In order to make a closed plastic bottle filled with a liquid or fluent material, one normally starts with a thermoplastic strip that is heated to its softening point and shaped, for instance by deep-drawing, into a row of receptacles of the desired shape. Alternately the softened portion of the strip can be deformed between a piston and die as described in U.S. Pat. Nos. 3,954,374 and 3,964,237 to create the desired shape.
Normally the starting-material strip of thermoplastic material is advanced in steps through the thermoforming device. It is unrolled from a large spool and is held along its edges over a space several millimeters wide both to advance it and hold it in place during the thermoforming operation. As a result the apparatus for unwinding and transporting the strip is cumbersome and complex, and the finished product must be trimmed, wasting from 5% to 30% of the material.
In addition to the conveying and waste problems, the use of a thermoplastic strip to form the receptacles has several other disadvantages. As a result of the shrinkage inevitably caused by the thermoforming operation, the band creeps and it is impossible to establish an accurate spacing between adjacent receptacles formed in the strip. Such inaccurate positioning is particularly troublesome when the joined-together receptacles are fed to an automatic filling, capping, and sealing system, since they will not be properly aligned. Thus the seal line for a cap will be misplaced laterally and, when the cap is subsequently trimmed, this seal line will be cut to create a leakage problem. Furthermore even if the seal line is not cut, the guillotine-style cutter normally used will exert considerable twisting forces on the receptacles if they are not cut in a perfectly flat area between receptacles, which twisting forces can open up the seal and ruin the product.
Furthermore in order to reduce wastage of the material from which the receptacles are made the pistons used for thermoforming are placed as closely as possible next to one another. This makes the equipment very dense and complex, and also makes it difficult to apply labels or otherwise act on the finished receptacles which are very close to one another.
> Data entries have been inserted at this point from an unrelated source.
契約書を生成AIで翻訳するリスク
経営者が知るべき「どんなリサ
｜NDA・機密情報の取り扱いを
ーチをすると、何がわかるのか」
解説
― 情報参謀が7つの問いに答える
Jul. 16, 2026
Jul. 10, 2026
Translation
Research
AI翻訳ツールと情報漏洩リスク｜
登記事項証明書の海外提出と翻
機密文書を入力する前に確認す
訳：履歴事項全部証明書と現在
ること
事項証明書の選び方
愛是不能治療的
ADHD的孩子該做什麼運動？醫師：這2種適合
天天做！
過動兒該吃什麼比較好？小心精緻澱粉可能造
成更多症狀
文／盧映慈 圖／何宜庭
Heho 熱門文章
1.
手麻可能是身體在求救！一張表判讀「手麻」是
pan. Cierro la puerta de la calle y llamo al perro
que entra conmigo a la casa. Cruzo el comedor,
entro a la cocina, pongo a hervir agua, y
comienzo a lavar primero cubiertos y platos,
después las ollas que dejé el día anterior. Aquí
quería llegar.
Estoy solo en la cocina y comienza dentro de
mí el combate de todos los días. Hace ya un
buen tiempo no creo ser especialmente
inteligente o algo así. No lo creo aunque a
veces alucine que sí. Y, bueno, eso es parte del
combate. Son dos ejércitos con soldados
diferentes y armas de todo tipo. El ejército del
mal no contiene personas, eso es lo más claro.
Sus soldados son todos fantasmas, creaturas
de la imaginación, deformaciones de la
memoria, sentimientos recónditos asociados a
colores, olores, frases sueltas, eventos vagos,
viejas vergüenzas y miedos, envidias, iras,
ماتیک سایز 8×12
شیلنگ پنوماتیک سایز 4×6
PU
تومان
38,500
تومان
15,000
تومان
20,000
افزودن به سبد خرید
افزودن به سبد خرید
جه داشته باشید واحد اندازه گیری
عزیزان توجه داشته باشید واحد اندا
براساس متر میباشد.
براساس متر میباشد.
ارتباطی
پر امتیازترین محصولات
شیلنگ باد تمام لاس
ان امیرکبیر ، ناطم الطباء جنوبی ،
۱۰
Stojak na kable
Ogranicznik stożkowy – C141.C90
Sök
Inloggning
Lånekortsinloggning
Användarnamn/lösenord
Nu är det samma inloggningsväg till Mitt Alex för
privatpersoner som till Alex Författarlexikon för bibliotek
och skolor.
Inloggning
Similarly the devices that apply labels or other decoration or product identification to the closely spaced receptacles are fairly complex and expensive. What is more, when the filling operation directly follows the thermoforming operation, the receptacles must be formed to be open upward, in which position they can collect powder so the equipment must operate in a sealed so-called clean room to avoid dust and the like from collecting in the upwardly open receptacles.
In French patent 1,486,659 the receptacles are formed not from a strip but from plastic material injected as a powder or particles into a mold that is heated to melt the plastic and form the receptacle, with the mold subsequently moving along with the receptacle through the production line. The receptacles thus produced are therefore completely separate so the machinery is simplified but since the bases of the molds are closed subsequently operations are complicated. In particular only blow-molding or deep-drawing can be used which can result in nonuniform thickness in the finished receptacle. In addition only relatively shallow receptacles can be made by this method, and the production rate is invariably quite low. Such a system cannot conveniently be integrated with a filling and capping machine so that keeping them sufficiently clean for use, for instance, to package food becomes difficult.